_ASSIGNMENT_
Where the listing below has a line with "M148 87 235 92 234 114 147 109Z", write out exactly that line and every line after it, stopping after the line with "M3 466 353 513 477 526 705 559 782 580".

_RECORDS FOR THE EXERCISE_
<<<<
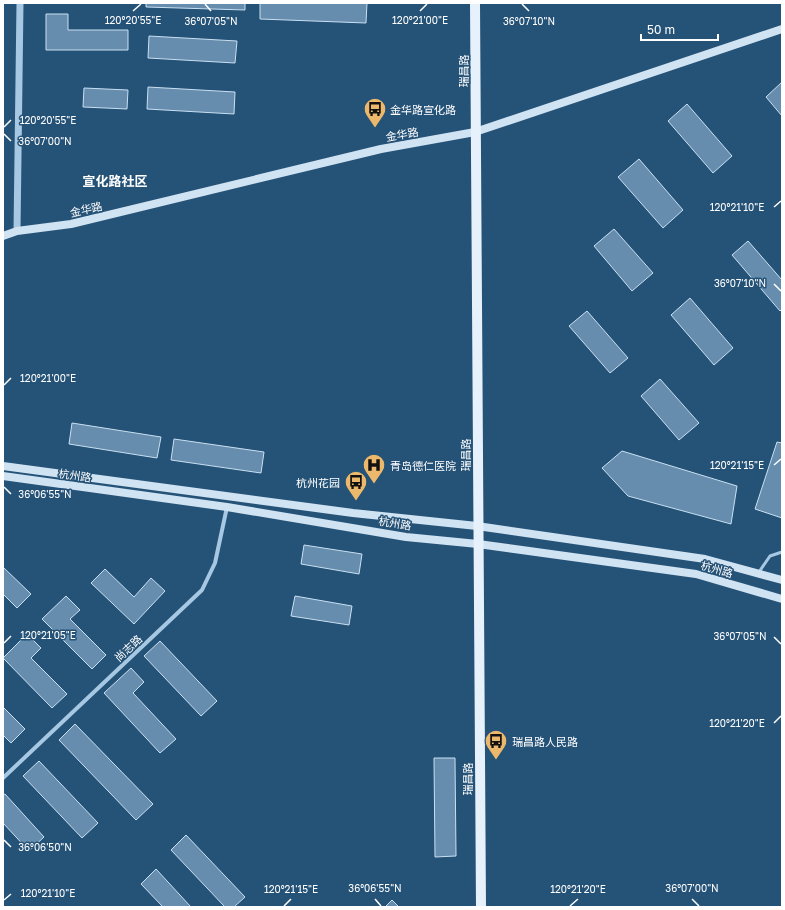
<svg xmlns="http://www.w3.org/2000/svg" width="785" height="910" font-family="'Golos Text','Noto Sans SC',sans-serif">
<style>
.building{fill:#668dae;stroke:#c9e0f2}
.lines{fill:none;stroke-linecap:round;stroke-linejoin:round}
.service{stroke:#a7c8e3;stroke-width:3}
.minor{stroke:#a7c8e3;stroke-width:4}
.tertiary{stroke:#a7c8e3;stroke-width:7}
.secondary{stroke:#cfe3f3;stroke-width:8}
.primary{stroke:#e6f1fc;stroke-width:10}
.ticks{fill:none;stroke:#fff;stroke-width:1.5}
.labels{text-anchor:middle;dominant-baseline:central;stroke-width:3;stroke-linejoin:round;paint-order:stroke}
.street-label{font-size:11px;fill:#fff;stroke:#255277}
.poi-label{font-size:11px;fill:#fff;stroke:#255277;text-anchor:start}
.quarter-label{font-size:13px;font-weight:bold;fill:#fff;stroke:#255277}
.ticks-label{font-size:10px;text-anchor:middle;fill:#fff;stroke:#255277;stroke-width:3;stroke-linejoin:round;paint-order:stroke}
</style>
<rect width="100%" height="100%" fill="#255277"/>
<path class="building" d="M146 3H245V10L146 7Z
M260 3H367L366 23 260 19Z
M46 14H68V30H128V50H46Z
M149 36 237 41 235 63 148 58Z
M782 82V116L766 97Z
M148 87 235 92 234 114 147 109Z
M84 88 128 90 127 109 83 107Z
M687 104 732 156 713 173 668 121Z
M639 159 683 210 663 228 618 177Z
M614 229 653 273 632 291 594 246Z
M748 241 782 280V309L780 311 732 255Z
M690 298 733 348 714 365 671 315Z
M587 311 628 358 610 373 569 326Z
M660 379 699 423 679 440 641 396Z
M72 423 161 437 157 458 69 444Z
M174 439 264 452 261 473 171 460Z
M777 442 782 443V518L755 509Z
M622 451 737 486 731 524 628 496 602 468Z
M304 545 362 554 359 574 301 564Z
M3 567 31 594 17 608 3 594Z
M105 569 134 597 151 578 165 591 134 624 91 583Z
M66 596 80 610 70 619 106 655 92 669 42 619Z
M295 596 352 606 349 625 291 616Z
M27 634 41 648 31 658 67 694 52 708 3 658Z
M160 641 217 701 201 716 144 656Z
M131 668 144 682 133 693 176 739 160 753 104 693Z
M3 707 25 729 11 743 3 735Z
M75 724 153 804 136 820 59 740Z
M434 758H455L456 856 435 857Z
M39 761 98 823 82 838 23 776Z
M5 794 44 837 29 851 3 823V795Z
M186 835 245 897 234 907H225L171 850Z
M156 869 191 907H163L141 884Z
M392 900 399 907H385Z"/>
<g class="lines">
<path class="service" d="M759 572 770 556 782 552"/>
<path class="minor" d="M3 778 202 590 215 563 227 507"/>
<path class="tertiary" d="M17 231 20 3"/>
<path class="secondary" d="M3 236 17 231 71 224 381 149 475 132 782 29
M3 466 353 513 477 526 705 559 782 580
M3 476 227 507 406 537 478 544 696 574 782 599"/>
<path class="primary" d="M475 3 481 907"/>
</g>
<path class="ticks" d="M205 4 211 11M522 4 529 11M133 11 141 4M420 11 427 4M4 127 11 120M4 134 11 141M774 207 781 201M774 284 781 291M4 385 11 378M774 465 781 459M4 487 11 494M774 637 781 644M4 643 11 636M774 723 781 716M4 840 11 847M375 899 381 906M692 899 699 906M4 900 11 894M284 906 291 899M570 906 578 899"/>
<defs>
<g id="bus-pin" transform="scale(1.15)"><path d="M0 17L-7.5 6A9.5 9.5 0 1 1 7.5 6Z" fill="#ecb96c" stroke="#255277"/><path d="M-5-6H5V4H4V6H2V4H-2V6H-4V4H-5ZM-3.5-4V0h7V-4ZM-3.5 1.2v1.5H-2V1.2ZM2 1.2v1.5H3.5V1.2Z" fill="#111"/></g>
<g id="hospital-pin" transform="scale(1.15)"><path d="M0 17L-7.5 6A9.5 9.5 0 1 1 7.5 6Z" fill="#ecb96c" stroke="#255277"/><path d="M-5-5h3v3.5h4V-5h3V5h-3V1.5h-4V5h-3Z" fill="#111"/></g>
</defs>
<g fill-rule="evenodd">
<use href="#bus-pin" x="375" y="109"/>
<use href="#hospital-pin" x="374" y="465"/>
<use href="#bus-pin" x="356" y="482"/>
<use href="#bus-pin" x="496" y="741"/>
</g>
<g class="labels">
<g class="street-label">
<text transform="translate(463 71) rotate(-90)">瑞昌路</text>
<text transform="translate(402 134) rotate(-10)">金华路</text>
<text transform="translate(86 209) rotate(-13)">金华路</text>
<text transform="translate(465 455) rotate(-90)">瑞昌路</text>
<text transform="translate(75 475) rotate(8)">杭州路</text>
<text transform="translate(395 523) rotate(9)">杭州路</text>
<text transform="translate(717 569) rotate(16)">杭州路</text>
<text transform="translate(128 648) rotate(-43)">尚志路</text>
<text transform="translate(467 779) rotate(-90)">瑞昌路</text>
</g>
<g class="poi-label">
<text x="390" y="109">金华路宣化路</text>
<text x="390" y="465">青岛德仁医院</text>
<text x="340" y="482" text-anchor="end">杭州花园</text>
<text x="512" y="741">瑞昌路人民路</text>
</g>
<g class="quarter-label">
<text x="115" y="181">宣化路社区</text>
</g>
</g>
<g class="ticks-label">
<text x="133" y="24">120°20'55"E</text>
<text x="420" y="24">120°21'00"E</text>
<text x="211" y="25">36°07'05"N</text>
<text x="529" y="25">36°07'10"N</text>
<text x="48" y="124">120°20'55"E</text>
<text x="45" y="145">36°07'00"N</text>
<text x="737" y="211">120°21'10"E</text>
<text x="740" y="287">36°07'10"N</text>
<text x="48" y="382">120°21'00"E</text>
<text x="737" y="469">120°21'15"E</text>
<text x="45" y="498">36°06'55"N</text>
<text x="48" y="639">120°21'05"E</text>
<text x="740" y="640">36°07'05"N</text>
<text x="737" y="727">120°21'20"E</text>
<text x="45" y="851">36°06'50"N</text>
<text x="375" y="892">36°06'55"N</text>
<text x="692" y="892">36°07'00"N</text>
<text x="291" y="893">120°21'15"E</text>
<text x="578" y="893">120°21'20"E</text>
<text x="48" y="897">120°21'10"E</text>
</g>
<rect width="785" height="910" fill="none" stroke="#ffffff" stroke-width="8"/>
<path d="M641 34v6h77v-6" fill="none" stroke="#ffffff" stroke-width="2"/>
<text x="647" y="34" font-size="12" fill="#ffffff" stroke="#255277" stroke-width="3" paint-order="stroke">50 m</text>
</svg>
>>>>
_SOLUTION_
M148 87 235 92 234 114 147 109Z
M84 88 128 90 127 109 83 107Z
M687 104 732 156 713 173 668 121Z
M639 159 683 210 663 228 618 177Z
M614 229 653 273 632 291 594 246Z
M748 241 782 280V309L780 311 732 255Z
M690 298 733 348 714 365 671 315Z
M587 311 628 358 610 373 569 326Z
M660 379 699 423 679 440 641 396Z
M72 423 161 437 157 458 69 444Z
M174 439 264 452 261 473 171 460Z
M777 442 782 443V518L755 509Z
M622 451 737 486 731 524 628 496 602 468Z
M304 545 362 554 359 574 301 564Z
M3 567 31 594 17 608 3 594Z
M105 569 134 597 151 578 165 591 134 624 91 583Z
M66 596 80 610 70 619 106 655 92 669 42 619Z
M295 596 352 606 349 625 291 616Z
M27 634 41 648 31 658 67 694 52 708 3 658Z
M160 641 217 701 201 716 144 656Z
M131 668 144 682 133 693 176 739 160 753 104 693Z
M3 707 25 729 11 743 3 735Z
M75 724 153 804 136 820 59 740Z
M434 758H455L456 856 435 857Z
M39 761 98 823 82 838 23 776Z
M5 794 44 837 29 851 3 823V795Z
M186 835 245 897 234 907H225L171 850Z
M156 869 191 907H163L141 884Z
M392 900 399 907H385Z"/>
<g class="lines">
<path class="service" d="M759 572 770 556 782 552"/>
<path class="minor" d="M3 778 202 590 215 563 227 507"/>
<path class="tertiary" d="M17 231 20 3"/>
<path class="secondary" d="M3 236 17 231 71 224 381 149 475 132 782 29
M3 466 353 513 477 526 705 559 782 580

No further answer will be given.